The wildlife didn’t dawdle shyly at the perimeter. A companionable flock of house sparrows, a kaleidoscope of hoverfly and bee species, and a family of bank voles have staked their claims on these few square metres of soil, yet I knew the pond would take a little longer to establish and find its balance. I helped it along with a scoop of mud from a fenland ditch, a bundle of oxygenating hornwort and a small jamjar of wriggling tadpoles.
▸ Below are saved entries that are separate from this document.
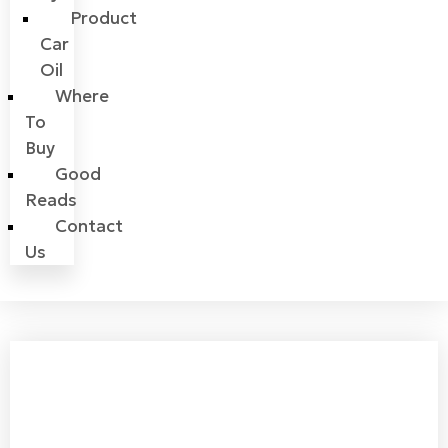
Product
Car
Oil
Where
To
Buy
Good
Reads
Contact
Us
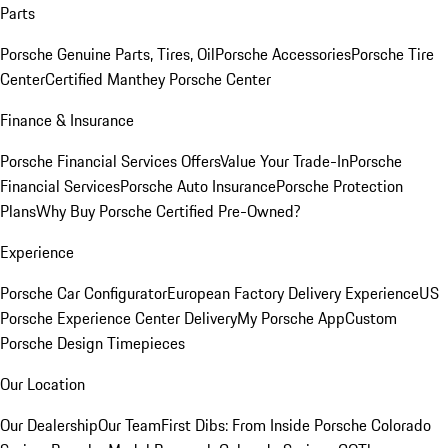
Parts
Porsche Genuine Parts, Tires, Oil
Porsche Accessories
Porsche Tire
Center
Certified Manthey Porsche Center
Finance & Insurance
Porsche Financial Services Offers
Value Your Trade-In
Porsche
Financial Services
Porsche Auto Insurance
Porsche Protection
Plans
Why Buy Porsche Certified Pre-Owned?
Experience
Porsche Car Configurator
European Factory Delivery Experience
US
Porsche Experience Center Delivery
My Porsche App
Custom
Porsche Design Timepieces
Our Location
Our Dealership
Our Team
First Dibs: From Inside Porsche Colorado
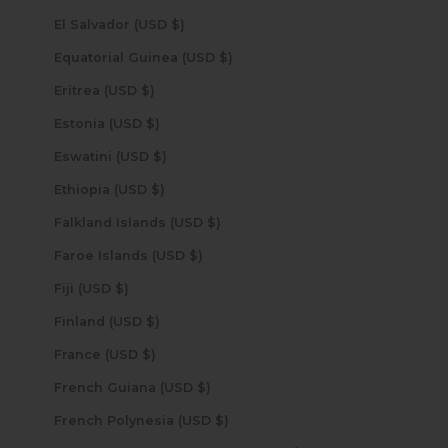
El Salvador (USD $)
Equatorial Guinea (USD $)
Eritrea (USD $)
Estonia (USD $)
Eswatini (USD $)
Ethiopia (USD $)
Falkland Islands (USD $)
Faroe Islands (USD $)
Fiji (USD $)
Finland (USD $)
France (USD $)
French Guiana (USD $)
French Polynesia (USD $)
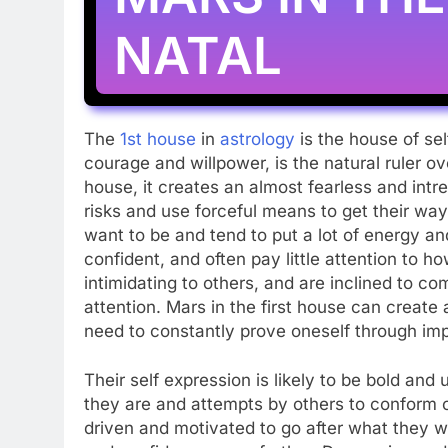
NATAL
The
1st house
in
astrology
is the house of s
courage and willpower, is the natural ruler o
house, it creates an almost fearless and intre
risks and use forceful means to get their wa
want to be and tend to put a lot of energy an
confident, and often pay little attention to 
intimidating to others, and are inclined to co
attention. Mars in the first house can create 
need to constantly prove oneself through im
Their self expression is likely to be bold and
they are and attempts by others to conform or
driven and motivated to go after what they wa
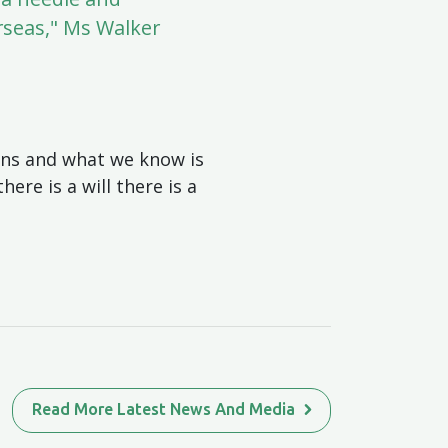
rseas," Ms Walker
sons and what we know is
ere is a will there is a
Read More Latest News And Media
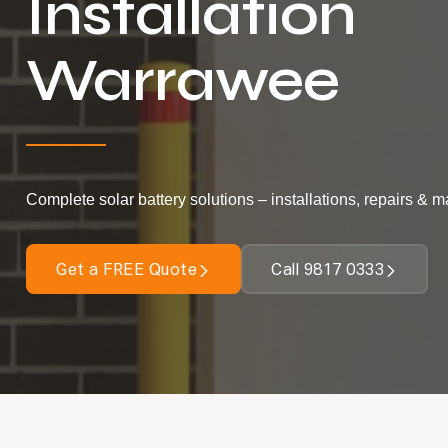
Installation
Warrawee
Complete solar battery solutions – installations, repairs & 
Get a FREE Quote
Call 9817 0333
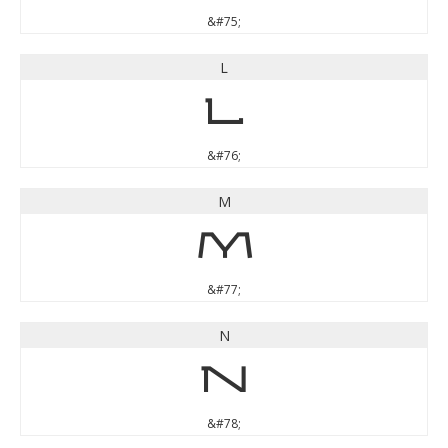
&#75;
L
L
&#76;
M
M
&#77;
N
N
&#78;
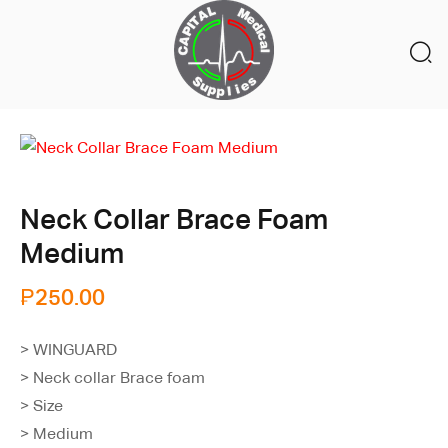
Neck Collar Brace Foam
Medium
₱
250.00
> WINGUARD
> Neck collar Brace foam
> Size
> Medium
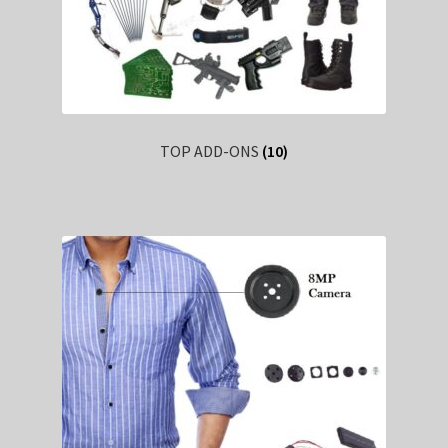
TOP ADD-ONS
(10)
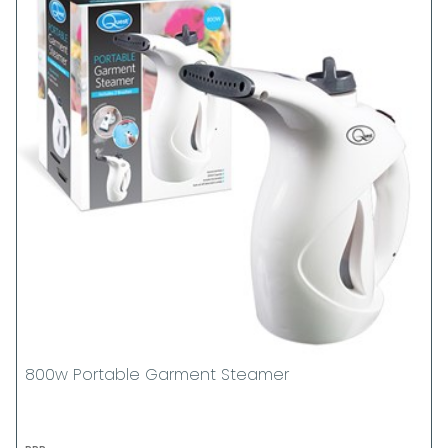
800w Portable Garment Steamer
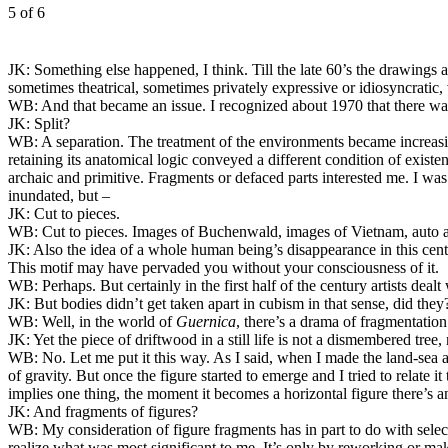
5
of 6
JK:
Something else happened, I think. Till the late 60’s the drawings a
sometimes theatrical, sometimes privately expressive or idiosyncratic, 
WB:
And that became an issue. I recognized about 1970 that there was b
JK:
Split?
WB:
A separation. The treatment of the environments became increasing
retaining its anatomical logic conveyed a different condition of exist
archaic and primitive. Fragments or defaced parts interested me. I wa
inundated, but –
JK:
Cut to pieces.
WB:
Cut to pieces. Images of Buchenwald, images of Vietnam, auto a
JK:
Also the idea of a whole human being’s disappearance in this ce
This motif may have pervaded you without your consciousness of it.
WB:
Perhaps. But certainly in the first half of the century artists deal
JK:
But bodies didn’t get taken apart in cubism in that sense, did the
WB:
Well, in the world of
Guernica
, there’s a drama of fragmentation
JK:
Yet the piece of driftwood in a still life is not a dismembered tree,
WB:
No. Let me put it this way. As I said, when I made the land-sea a
of gravity. But once the figure started to emerge and I tried to relate it
implies one thing, the moment it becomes a horizontal figure there’s an
JK:
And fragments of figures?
WB:
My consideration of figure fragments has in part to do with select
realize what was most significant to me. It’s only by reworking or maki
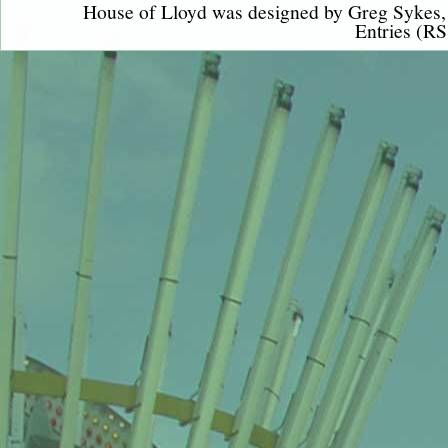
House of Lloyd was designed by
Greg Sykes
Entries (RS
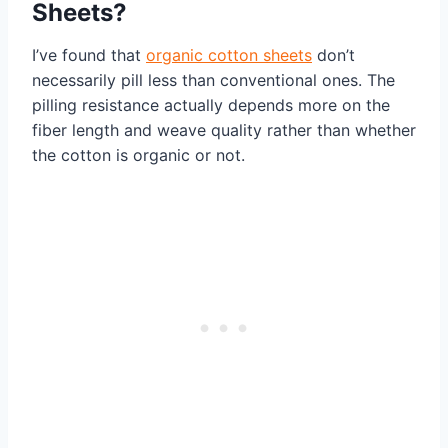
Sheets?
I’ve found that
organic cotton sheets
don’t
necessarily pill less than conventional ones. The
pilling resistance actually depends more on the
fiber length and weave quality rather than whether
the cotton is organic or not.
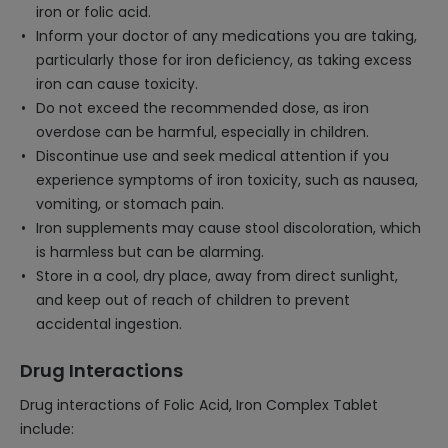
iron or folic acid.
Inform your doctor of any medications you are taking,
particularly those for iron deficiency, as taking excess
iron can cause toxicity.
Do not exceed the recommended dose, as iron
overdose can be harmful, especially in children.
Discontinue use and seek medical attention if you
experience symptoms of iron toxicity, such as nausea,
vomiting, or stomach pain.
Iron supplements may cause stool discoloration, which
is harmless but can be alarming.
Store in a cool, dry place, away from direct sunlight,
and keep out of reach of children to prevent
accidental ingestion.
Drug Interactions
Drug interactions of Folic Acid, Iron Complex Tablet
include:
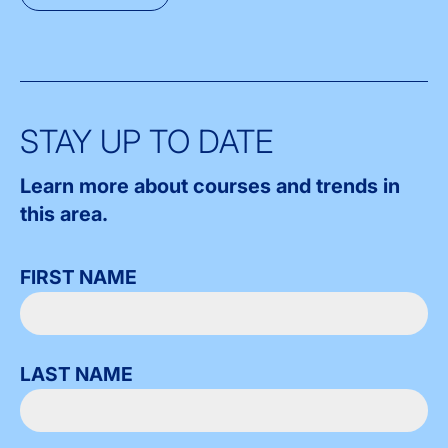
STAY UP TO DATE
Learn more about courses and trends in
this area.
FIRST NAME
LAST NAME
In 1978, beside my grandad’s pond in suburban Liverpool, I saw a movement among the ferns and found a frog the size of a dolly mixture. I was six. I held it reverently, marvelling at its tininess, my gaze moving between an adult frog whose head peeped from the surface of the pond and its unfeasibly minute replica on my hand. I reeled at this process: adult frog-frogspawn-tadpole-froglet. It was my first taste of the intense wonder of nature, and my mind was giddy as though I’d been on a roundabout for too long.
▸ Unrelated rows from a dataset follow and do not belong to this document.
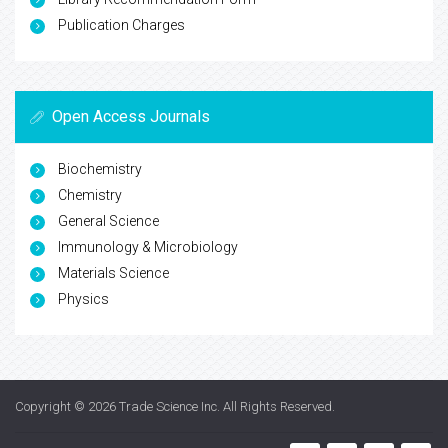
Publication Charges
Open Access Journals
Biochemistry
Chemistry
General Science
Immunology & Microbiology
Materials Science
Physics
Copyright © 2026
Trade Science Inc
. All Rights Reserved.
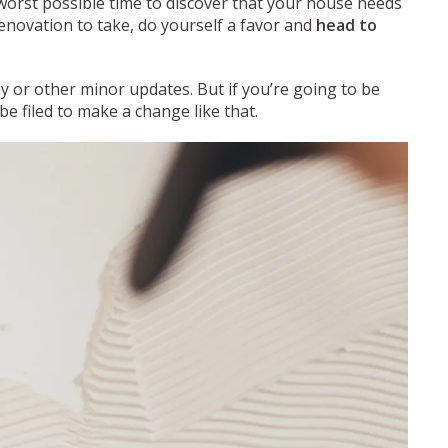
e worst possible time to discover that your house needs
novation to take, do yourself a favor and
head to
ay or other minor updates. But if you’re going to be
e filed to make a change like that.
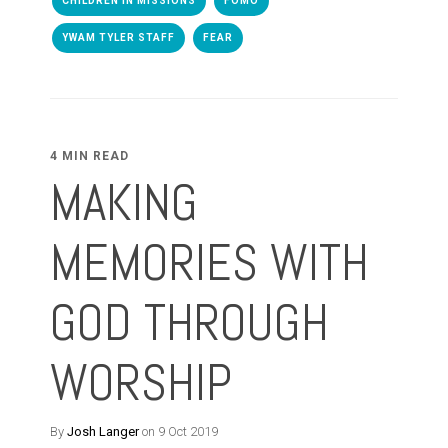
CHILDREN IN MISSIONS
FOMO
YWAM TYLER STAFF
FEAR
4 MIN READ
MAKING
MEMORIES WITH
GOD THROUGH
WORSHIP
By
Josh Langer
on 9 Oct 2019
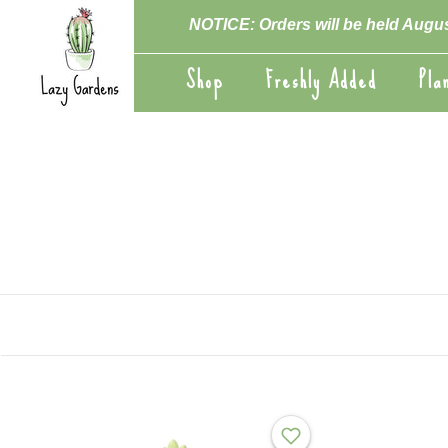
Skip
NOTICE: Orders will be held Augus
to
content
Shop
Freshly Added
Pla
Shop
Freshly Added
Pla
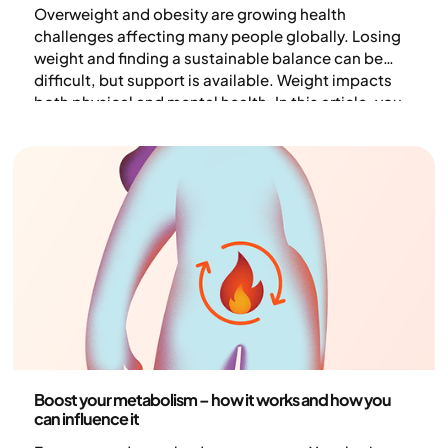
Overweight and obesity are growing health
challenges affecting many people globally. Losing
weight and finding a sustainable balance can be
difficult, but support is available. Weight impacts
both physical and mental health. In this article, you
will learn why overweight occurs, which lifestyle
changes can help, and how to measure your
progress toward a healthier weight.
Health and lifestyle
Boost your metabolism – how it works and how you
can influence it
As spring turned to summer, sightings of our tadpoles became scarce. Some succumbed to a predatory water beetle who had stowed away in the ditch mud, and a few were picked off by our resident blackbird. As the marginal plants spread, glimpses of the survivors were restricted to an occasional shimmer at the pond’s meniscus. In recent weeks all had been still, and I worried about pollywog peril.
Then, last week, comes a call from the garden. My youngest daughter exclaims excitedly, hops from foot to foot, points at the pond. There: a perfect, jewel-like, lilliputian frog clambering on a buttercup leaf. Awe and delight flood her face as history repeats itself. We gaze at its miniature toes, its enamel-like eyes, at this small scrap of exquisite wildness.